====== Text under study ======

Editor’s Note: Before continuing with Part 2, I just want to share my intention in embarking on this Special Report. It’s to shed light on those who have fallen into a cycle of abusing drugs, whether they realise it or not. By highlighting the story of a former addict and dealer who’s now in rehabilitation, I wish to give the hope that recovery is possible and life can go on. But, I also know that it is hard for many to ask for help, and that not many will reach out and give help to drug users. And, as much as we may try to help, stepping away from drugs and moving forward with self-love is an individual choice.
Part 2 of the interview with Liya Nashita, a drug rehabilitation advocate who was once an addict and dealer…
Eena: It must have been heart-breaking for you to watch that couple and their kids?

====== Supplied entries ======

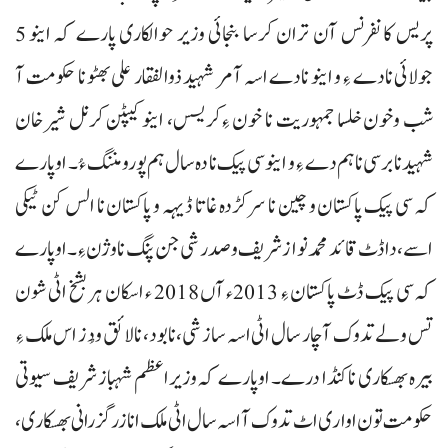
پریس کانفرنس آن تران کرسا بنجائی وزیر حوالکاری پارے کہ اینو 5
جولائی نادے ءِ و اینو نادے اسہ آمر شہید ذوالفقار علی بھٹو نا حکومت آ
شب وخون خلسا جمہوریت نا خون ءِکریسس، اینو کیپٹن کرنل شیرخان
شہید نا برسی نا ہم دے ءِ و اینو سی پیک نا دہ سال ہم پورو مننگ ءُ۔ اوپارے
کہ سی پیک پاکستان و چین نا سرکڑدہ غاتا ڈیہہ و پاکستان نا الس کن ٹیکی
اسے، دا ڈٹ قائد محمد نواز شریف و صدر شی جن پنگ نا وژن ءِ۔ اوپارے
کہ سی پیک ڈٹ پاکستان ءِ 2013ء آں 2018 ء اسکان ہر بشخ اٹی شون
تس ولے تدوک آ چار سال اٹی اسہ سازشی، نابود، نالائق و دُز اس ملک ءِ
بیرہ بھسکاری نا کنڈا درے۔ اوپارے کہ وزیراعظم شہباز شریف سیوتی
حکومت تون اواری اٹ تدوک آ اسہ سال اٹی ملک انا زرگزرانی بھسکاری،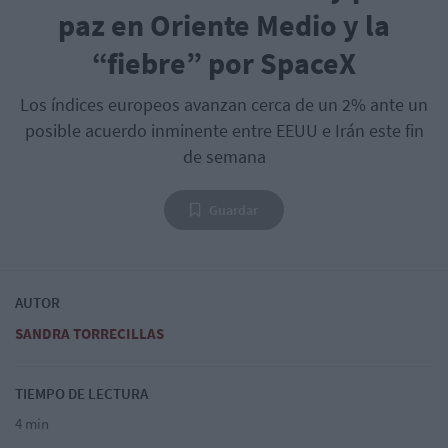
paz en Oriente Medio y la
“fiebre” por SpaceX
Los índices europeos avanzan cerca de un 2% ante un
posible acuerdo inminente entre EEUU e Irán este fin
de semana
Guardar
AUTOR
SANDRA TORRECILLAS
TIEMPO DE LECTURA
4 min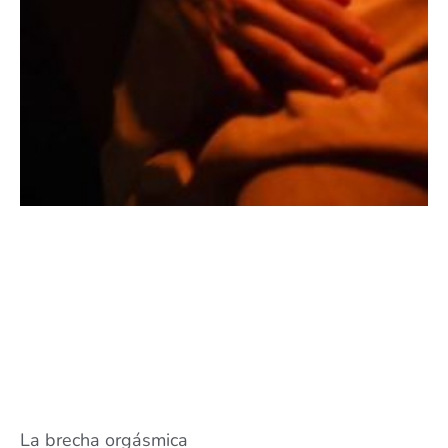
La brecha orgásmica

======

Task objective:
Answer these questions using the drug recovery interview text above.
(a) What does the editor's note call stepping away from drugs and moving forward with self-love?
(b) How is Liya Nashita described?
(c) In Eena's question, whom was it heart-breaking to watch?

Answer:
(a) An individual choice.
(b) As a drug rehabilitation advocate who was once an addict and dealer.
(c) That couple and their kids.